It is customary at this time of year to offer each other the warm and hopeful greeting, “Shanah Tovah,” wishing everyone a good and sweet new year.
But this year feels different. This year, the words feel hollow. They fall desperately short of the reality within which we are living. How can we joyously celebrate? How can we wish someone a Happy New Year when our hearts are heavy with grief, when our world seems to be unraveling, and when the future feels so uncertain, when we are literally at war?
This year we are confronted with the reality of an entire year of war, destruction and tragedy. We have watched as violence has escalated in Israel and Lebanon, as people have been murdered, held hostage, and faced the constant threat of death. The suffering we have witnessed is overwhelming.
And it is not just in the Middle East — communities around the world have been shaken by acts of Jew hatred at a level we haven’t seen since the Holocaust. Some of us have personally experienced acts of hate, as well as our children and grandchildren, friends. It has been a year where we have woken up, day after day, wondering, when will this end?
How do you wish someone Shanah Tovah this year? How do you wish someone a happy new year when everything feels so broken?
This year I have found it impossible to simply say, “Happy New Year.”
Instead, I have taken to offering a different kind of blessing. I have started saying, “May you have a healthy year. May you have a meaningful year. May this year be better than last year — for you, for your family, for all of us.”
These are the words I share with others for the times we are in.
We may not be able to wish for only happiness right now. However, we can wish for some things. For health, for strength, for resilience, and for a more peaceful year ahead. This is hope, in Hebrew tikvah.
This year, more than ever, it feels essential that we come together as a community. Our tradition teaches us that the High Holidays are a time for reflection, for contemplation, and for growth.
The holidays give us a sacred space to do this, tradition commands us to do this even in this chaos. Rosh Hashanah and Yom Kippur are not just about repentance and atonement — they are about renewal. They remind us that we have the power, even in the darkest of times, to begin again.

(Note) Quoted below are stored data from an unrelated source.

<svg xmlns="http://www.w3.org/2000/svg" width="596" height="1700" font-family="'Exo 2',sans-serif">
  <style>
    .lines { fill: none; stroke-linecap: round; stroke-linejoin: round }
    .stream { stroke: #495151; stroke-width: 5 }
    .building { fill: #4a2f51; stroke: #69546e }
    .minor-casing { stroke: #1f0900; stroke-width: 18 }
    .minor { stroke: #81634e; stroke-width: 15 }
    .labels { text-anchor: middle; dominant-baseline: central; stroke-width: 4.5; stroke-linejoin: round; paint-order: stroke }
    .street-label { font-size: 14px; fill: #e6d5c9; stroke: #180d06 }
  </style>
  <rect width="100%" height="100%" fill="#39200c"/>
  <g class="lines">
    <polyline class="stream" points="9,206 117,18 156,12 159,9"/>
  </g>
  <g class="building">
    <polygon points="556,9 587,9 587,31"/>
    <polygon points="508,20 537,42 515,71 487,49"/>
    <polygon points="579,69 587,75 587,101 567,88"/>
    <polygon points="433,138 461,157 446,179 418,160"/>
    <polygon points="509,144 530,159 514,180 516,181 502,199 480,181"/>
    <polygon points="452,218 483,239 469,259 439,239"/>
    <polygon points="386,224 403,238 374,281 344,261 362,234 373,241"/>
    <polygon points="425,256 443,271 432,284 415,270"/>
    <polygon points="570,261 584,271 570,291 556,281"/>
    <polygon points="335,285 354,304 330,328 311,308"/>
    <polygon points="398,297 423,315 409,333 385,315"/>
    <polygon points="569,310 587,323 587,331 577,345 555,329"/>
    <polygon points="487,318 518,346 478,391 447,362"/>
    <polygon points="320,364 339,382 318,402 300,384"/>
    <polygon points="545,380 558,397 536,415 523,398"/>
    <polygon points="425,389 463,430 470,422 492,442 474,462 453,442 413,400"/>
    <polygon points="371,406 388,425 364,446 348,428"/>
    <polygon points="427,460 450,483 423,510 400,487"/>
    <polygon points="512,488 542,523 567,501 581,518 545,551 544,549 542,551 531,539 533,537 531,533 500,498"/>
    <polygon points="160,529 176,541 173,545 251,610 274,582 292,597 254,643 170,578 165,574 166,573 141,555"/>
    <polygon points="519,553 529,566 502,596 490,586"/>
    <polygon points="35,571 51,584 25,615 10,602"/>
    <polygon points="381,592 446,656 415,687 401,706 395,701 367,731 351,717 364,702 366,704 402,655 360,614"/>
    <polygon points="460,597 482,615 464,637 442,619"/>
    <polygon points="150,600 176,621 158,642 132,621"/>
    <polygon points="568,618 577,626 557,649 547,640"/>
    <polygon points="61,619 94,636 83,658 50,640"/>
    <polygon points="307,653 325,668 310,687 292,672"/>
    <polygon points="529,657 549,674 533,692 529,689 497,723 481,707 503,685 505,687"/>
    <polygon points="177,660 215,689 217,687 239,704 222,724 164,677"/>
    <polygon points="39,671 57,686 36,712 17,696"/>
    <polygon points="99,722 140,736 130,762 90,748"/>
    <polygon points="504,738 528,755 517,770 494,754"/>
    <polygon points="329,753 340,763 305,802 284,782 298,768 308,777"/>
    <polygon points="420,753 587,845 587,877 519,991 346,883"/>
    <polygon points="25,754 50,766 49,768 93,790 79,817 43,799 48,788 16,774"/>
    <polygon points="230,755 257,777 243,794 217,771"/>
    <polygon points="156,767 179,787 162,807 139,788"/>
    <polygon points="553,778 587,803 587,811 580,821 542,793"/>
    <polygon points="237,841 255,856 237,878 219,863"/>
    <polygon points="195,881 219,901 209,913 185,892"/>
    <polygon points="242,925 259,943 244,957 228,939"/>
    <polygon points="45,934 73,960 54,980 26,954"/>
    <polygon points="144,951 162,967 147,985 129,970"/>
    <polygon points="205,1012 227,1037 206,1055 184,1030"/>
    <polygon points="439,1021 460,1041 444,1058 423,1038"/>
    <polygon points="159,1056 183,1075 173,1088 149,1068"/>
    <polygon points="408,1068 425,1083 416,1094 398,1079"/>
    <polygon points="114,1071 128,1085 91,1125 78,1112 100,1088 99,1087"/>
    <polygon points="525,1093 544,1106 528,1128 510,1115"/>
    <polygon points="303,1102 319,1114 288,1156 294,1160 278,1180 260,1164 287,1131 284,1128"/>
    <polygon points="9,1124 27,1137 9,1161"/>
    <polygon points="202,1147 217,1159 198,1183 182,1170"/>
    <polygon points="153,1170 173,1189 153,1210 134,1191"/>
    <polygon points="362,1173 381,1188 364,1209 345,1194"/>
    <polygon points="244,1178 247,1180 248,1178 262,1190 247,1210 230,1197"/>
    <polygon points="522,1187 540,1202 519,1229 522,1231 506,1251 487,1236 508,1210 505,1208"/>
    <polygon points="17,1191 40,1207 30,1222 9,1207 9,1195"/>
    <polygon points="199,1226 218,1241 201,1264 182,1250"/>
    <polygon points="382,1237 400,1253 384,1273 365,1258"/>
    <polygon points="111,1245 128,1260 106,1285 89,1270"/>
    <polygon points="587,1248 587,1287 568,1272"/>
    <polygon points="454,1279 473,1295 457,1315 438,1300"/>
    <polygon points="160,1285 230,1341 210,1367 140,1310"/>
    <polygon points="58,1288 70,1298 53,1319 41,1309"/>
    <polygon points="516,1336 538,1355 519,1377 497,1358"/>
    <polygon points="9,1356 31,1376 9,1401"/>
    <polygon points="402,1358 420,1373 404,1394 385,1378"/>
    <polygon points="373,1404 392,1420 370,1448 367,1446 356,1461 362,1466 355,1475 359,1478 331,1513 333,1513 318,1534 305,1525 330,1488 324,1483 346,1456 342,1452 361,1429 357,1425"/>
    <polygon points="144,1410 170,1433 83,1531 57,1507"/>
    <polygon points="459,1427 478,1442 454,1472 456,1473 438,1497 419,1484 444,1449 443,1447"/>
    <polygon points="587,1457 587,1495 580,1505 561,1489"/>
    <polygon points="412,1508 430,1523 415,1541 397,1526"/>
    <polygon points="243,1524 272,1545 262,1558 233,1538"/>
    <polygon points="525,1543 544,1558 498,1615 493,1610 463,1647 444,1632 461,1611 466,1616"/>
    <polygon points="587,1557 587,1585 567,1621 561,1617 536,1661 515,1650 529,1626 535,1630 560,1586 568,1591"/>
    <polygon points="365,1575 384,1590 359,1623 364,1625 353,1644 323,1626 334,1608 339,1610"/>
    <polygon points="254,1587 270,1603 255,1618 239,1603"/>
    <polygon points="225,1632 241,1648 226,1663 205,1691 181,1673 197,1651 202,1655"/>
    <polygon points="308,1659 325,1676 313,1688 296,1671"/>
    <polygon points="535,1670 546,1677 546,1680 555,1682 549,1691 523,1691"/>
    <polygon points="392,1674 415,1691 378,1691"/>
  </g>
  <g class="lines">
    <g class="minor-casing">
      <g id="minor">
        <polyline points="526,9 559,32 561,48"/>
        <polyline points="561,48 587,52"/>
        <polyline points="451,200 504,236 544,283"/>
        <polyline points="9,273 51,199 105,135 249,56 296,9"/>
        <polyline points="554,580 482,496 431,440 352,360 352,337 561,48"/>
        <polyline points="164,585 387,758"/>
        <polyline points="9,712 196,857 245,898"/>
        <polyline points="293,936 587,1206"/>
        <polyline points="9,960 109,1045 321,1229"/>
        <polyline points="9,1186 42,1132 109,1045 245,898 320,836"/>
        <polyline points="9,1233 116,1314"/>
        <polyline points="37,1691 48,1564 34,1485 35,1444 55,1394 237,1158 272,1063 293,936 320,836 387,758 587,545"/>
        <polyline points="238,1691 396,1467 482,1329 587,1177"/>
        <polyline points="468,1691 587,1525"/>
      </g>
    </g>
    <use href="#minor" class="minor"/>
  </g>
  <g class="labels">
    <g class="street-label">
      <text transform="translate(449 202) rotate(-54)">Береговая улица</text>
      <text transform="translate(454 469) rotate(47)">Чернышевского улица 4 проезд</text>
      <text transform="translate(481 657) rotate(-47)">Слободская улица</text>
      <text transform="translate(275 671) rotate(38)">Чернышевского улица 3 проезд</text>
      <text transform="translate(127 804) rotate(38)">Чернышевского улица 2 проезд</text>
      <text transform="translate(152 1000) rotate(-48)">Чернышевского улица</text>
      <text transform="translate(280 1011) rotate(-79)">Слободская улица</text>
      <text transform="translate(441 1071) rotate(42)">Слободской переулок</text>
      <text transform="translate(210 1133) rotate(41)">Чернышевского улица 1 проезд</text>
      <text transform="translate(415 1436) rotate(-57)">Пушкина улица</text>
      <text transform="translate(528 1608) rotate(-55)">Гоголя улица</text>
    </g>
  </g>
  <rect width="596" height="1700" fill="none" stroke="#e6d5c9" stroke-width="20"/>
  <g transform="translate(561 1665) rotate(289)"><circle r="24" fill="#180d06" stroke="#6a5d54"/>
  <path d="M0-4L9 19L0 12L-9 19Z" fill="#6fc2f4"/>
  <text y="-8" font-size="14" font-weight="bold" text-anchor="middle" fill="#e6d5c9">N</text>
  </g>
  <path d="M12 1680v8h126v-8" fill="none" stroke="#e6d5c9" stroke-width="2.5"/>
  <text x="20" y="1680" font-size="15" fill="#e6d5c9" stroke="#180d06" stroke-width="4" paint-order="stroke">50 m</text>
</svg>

These days ask us to engage deeply with the questions of who we are, what kind of world we want to create, and how we can contribute to that world. They challenge us to find clarity amid the confusion, to seek holiness within the brokenness, and to imagine a future that is better than the present.
This is not an easy task, especially now. But it is a necessary one. More importantly, it is not something we are called to do alone. We do this together as a community.
This past year, more than any other, we needed each other. We needed to support one another, to lean on one another, and to remind each other that we are not walking this path alone.
Everyone who has suffered a loss understands this. In our grief we have been strengthened by the love of others. Friends and family we have leaned on. Even people we have never met before. This is the healing power that we derive from the love of others.
It is our responsibility to bring the light, even during war, even in the face of tragedy. It is our responsibility to find the small places of light and to nurture them. To bring light into the darkness, to be a source of hope when hope seems hard to find. This is not just an obligation — it is an opportunity.
This year, as we reflect, and look toward the future, may we find the courage to face the challenges ahead. May we find the strength to stand together as a community, to support one another, and to be a source of light in a world that so desperately needs it.
What can we say instead of Happy New Year this holiday season?
We wish for a year where the horrors of the past year are not repeated, and where we are able to rebuild something new, something more just, something more peaceful. We wish for a year where meaning, healing and growth take root in the soil of our pain. We wish for a year better than the last.
Amen.
Rabbi Mark Blazer is the rabbi of Temple Beth Ami in Santa Clarita.